• **Supplied passage**
**********

B describes her own performances as 'intense explorations of the intra-action of voice/body'. She approaches and tests her own body frame as an architectural site for vocal production, placing/directing the voice to various resonating chambers. B commits herself to all the processes of enunciation with what Barthes might call an expressive reduction. She says herself that her work is very formal and this sense of formality might come from the very specific perameters she sets herself when she performs. She is though, however formally, quite clearly improvising. When she speaks about how sound is being made in her body, she describes it as a two way process: she makes a sound, listens to it and it instructs where and how the next sound should happen. For B there is space between her voice and her body and there is most certainly time. Waiting is part of the process central to her vocal production. For B this is not a spiritual/emotional experience, she does not use mental imagery or memory or fantasy to inspire her next sound. She sees the room she is in. She listens to how her voice sounds as it hits the wall and creates an echo, as it cracks or trembles from the dust in her throat. Within the performing of her scores there is a process of choice making in real time. She looks at me and I know she sees me. It is clear that there is a double- bodied state of consciousness for B when she performs.

 

What transpires physically is so subtle and so fundamental to her ability to open a text which is so intrinsically produced by a very intimate relating to her own body. I can see her listening to her own voice.  I can watch her body preparing, coping, and waiting. This solid, almost matter of fact physical presence holds the weight of the powerful image and sound that B is creating and at the same time not expressing but being expressed. B works within an improvisational space, or rather she acknowledges and works consciously in a real time state of affairs. Her process of experiencing something, listening, responding, is an improvisational process set within a rigid structure.

It is transitive/open as opposed to static/closed. I have heard so many different images related back to me after a performance by B, writings and experiences of the work that are neither imposed nor censored by her.

**********

• **Data**
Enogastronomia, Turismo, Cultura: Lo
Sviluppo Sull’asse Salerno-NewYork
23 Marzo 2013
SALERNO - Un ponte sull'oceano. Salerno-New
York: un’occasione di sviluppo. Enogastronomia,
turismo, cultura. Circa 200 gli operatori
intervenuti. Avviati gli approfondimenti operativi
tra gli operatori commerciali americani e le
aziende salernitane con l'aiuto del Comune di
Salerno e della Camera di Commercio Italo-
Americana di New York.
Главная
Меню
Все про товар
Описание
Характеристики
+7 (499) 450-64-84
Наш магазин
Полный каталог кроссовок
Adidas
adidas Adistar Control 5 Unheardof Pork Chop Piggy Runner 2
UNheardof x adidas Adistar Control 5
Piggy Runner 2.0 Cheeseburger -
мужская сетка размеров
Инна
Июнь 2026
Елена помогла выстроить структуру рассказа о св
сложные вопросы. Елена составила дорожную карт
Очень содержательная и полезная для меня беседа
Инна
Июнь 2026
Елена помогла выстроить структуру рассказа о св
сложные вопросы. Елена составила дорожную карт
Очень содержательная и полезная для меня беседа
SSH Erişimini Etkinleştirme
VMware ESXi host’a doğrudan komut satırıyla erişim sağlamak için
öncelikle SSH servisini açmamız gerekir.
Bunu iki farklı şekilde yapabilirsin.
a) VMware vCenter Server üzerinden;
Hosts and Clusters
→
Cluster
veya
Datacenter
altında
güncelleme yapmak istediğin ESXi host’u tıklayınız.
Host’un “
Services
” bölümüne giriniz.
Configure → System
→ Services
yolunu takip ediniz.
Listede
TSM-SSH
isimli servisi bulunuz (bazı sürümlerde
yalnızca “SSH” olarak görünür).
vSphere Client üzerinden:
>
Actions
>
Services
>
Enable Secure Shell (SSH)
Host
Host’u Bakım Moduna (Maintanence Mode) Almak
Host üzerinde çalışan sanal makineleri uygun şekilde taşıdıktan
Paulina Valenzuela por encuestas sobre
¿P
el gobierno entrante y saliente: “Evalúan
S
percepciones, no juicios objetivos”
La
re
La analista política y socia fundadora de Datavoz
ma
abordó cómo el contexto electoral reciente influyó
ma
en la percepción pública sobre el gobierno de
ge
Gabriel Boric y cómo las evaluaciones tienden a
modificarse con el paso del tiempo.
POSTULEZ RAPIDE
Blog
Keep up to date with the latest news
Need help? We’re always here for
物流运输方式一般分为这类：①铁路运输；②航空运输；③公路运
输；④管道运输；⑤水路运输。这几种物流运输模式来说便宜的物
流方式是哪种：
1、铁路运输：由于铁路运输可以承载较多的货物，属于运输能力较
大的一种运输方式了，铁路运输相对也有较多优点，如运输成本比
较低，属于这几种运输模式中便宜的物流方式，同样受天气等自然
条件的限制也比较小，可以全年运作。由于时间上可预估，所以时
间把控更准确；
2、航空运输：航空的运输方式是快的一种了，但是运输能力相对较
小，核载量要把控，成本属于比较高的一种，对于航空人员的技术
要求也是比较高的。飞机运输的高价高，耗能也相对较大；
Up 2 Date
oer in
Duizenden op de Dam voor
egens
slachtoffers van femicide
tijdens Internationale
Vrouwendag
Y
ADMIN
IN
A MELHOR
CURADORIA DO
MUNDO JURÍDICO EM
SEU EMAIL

**********

• **Task set**
1. From the passage on B's vocal performances, reproduce the text from "It is transitive/open" to "censored by her.".
2. In the passage on B's vocal performances, turn the paragraph beginning "What transpires physically is so subtle" into a short bulleted list that keeps its main facts.
3. Translate this sentence from the passage on B's vocal performances into Spanish: "Waiting is part of the process central to her vocal production."

• **Task solutions**
1.
It is transitive/open as opposed to static/closed. I have heard so many different images related back to me after a performance by B, writings and experiences of the work that are neither imposed nor censored by her.

2.
- What happens physically is subtle and fundamental to B's ability to open a text produced through a very intimate relating to her own body.
- The writer can see her listening to her own voice and can watch her body preparing, coping, and waiting.
- Her solid, almost matter-of-fact physical presence holds the weight of the powerful image and sound she creates, while she is not expressing but being expressed.
- She works within an improvisational space, consciously working in a real-time state of affairs.
- Her process of experiencing, listening, and responding is improvisational but set within a rigid structure.

3. Esperar forma parte del proceso central de su producción vocal.